Он спал и видел во сне свою жизнь с такими подробностями, как будто он не спал, а заново переживал пережитое.
Но самое удивительное было, когда он проснулся.
Уже рассвело. И беженцы не спали. Они сидели на пшеничном поле кругами, а те, кто был в самых крайних кругах, стояли. Они образовали ряды амфитеатра. И в середине — круглая пшеничная арена. И на этой арене выступал слон.
Он шел на задних лапах и покачивал хоботом, и каждый его шаг сопровождался хлопками. Хлопали в ладоши дети, хлопали взрослые, хлопали старики и старухи. Орлов сразу очутился в знакомом цирке «Шапито». Будто ничего не произошло, просто подул сильный ветер и сорвал парусиновый шатер. И представление продолжается без шатра, под открытым небом.
И вот слон уже идет на передних ногах. Ему трудно сбалансировать свое тяжелое тело. Но он идет, вдавливая в землю глазастые колоски пшеницы. И люди затаив дыхание следят за каждым его шагом.
Орлов смотрел на беженцев и не узнавал их лиц. Куда девалась усталость, озабоченность и тревога! Глаза светились, и спокойные улыбки расплывались безмятежно, по-детски радостно.
Может быть, никакой войны нет? Люди едут на ярмарку или на праздник или просто переезжают на другое место.

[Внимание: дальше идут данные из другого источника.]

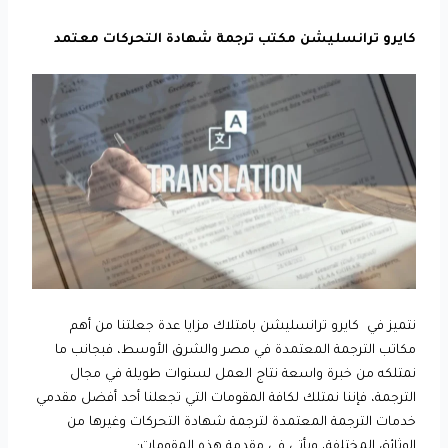
كايرو ترانسليشن مكتب ترجمة شهادة التحركات معتمد
نتميز في كايرو ترانسليشن بامتلاك مزايا عدة جعلتنا من أهم
مكاتب الترجمة المعتمدة في مصر والشرق الأوسط، فبجانب ما
نمتلكه من خبرة واسعة نتاج العمل لسنوات طويلة في مجال
الترجمة، فإننا نمتلك لكافة المقومات التي تجعلنا أحد أفضل مقدمي
خدمات الترجمة المعتمدة لترجمة شهادة التحركات وغيرها من
الوثائق المختلفة، ويأتي في مقدمة هذه المقومات:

И Зина жива. Ее просто не видно! Но где-то рядом она командует слону:
— Алле! Ап! Алле… Ап…
И он делает все по ее воле.
Слон принялся танцевать. Он тяжело кружился слева направо. Он утрамбовал круглую площадку. Ровную такую, как манеж. И желтая, перемолотая его ногами солома превратилась в манежные опилки.
Люди хлопали, смеялись, нахваливали слона… Только шатер унесло ветром… Нет, шатра не было, потому что директор накануне сжег его. Облил керосином и поджег…
Начался новый день пути. Сухой паек Максима подходил к концу. Отрубей оставалось на два приема, и Орлов с тревогой думал, чем он будет кормить Максима, когда отруби кончатся.
То, что произошло на рассвете, еще больше привязало Орлова к большому добронравному зверю. Почему Максим устроил представление? Может быть, принял сидящих вокруг людей за зрителей и повторил то, что привык делать в цирке? Или он понимал людское горе и решил облегчить его тем, на что был способен? Или же к его сердцу подступила тоска по Зине и утреннее представление было его отчаянным зовом?
Орлов шагал по бесконечной дороге, слышал над ухом тяжелое дыхание слона и, когда поднимал голову, видел большое сосредоточенное око.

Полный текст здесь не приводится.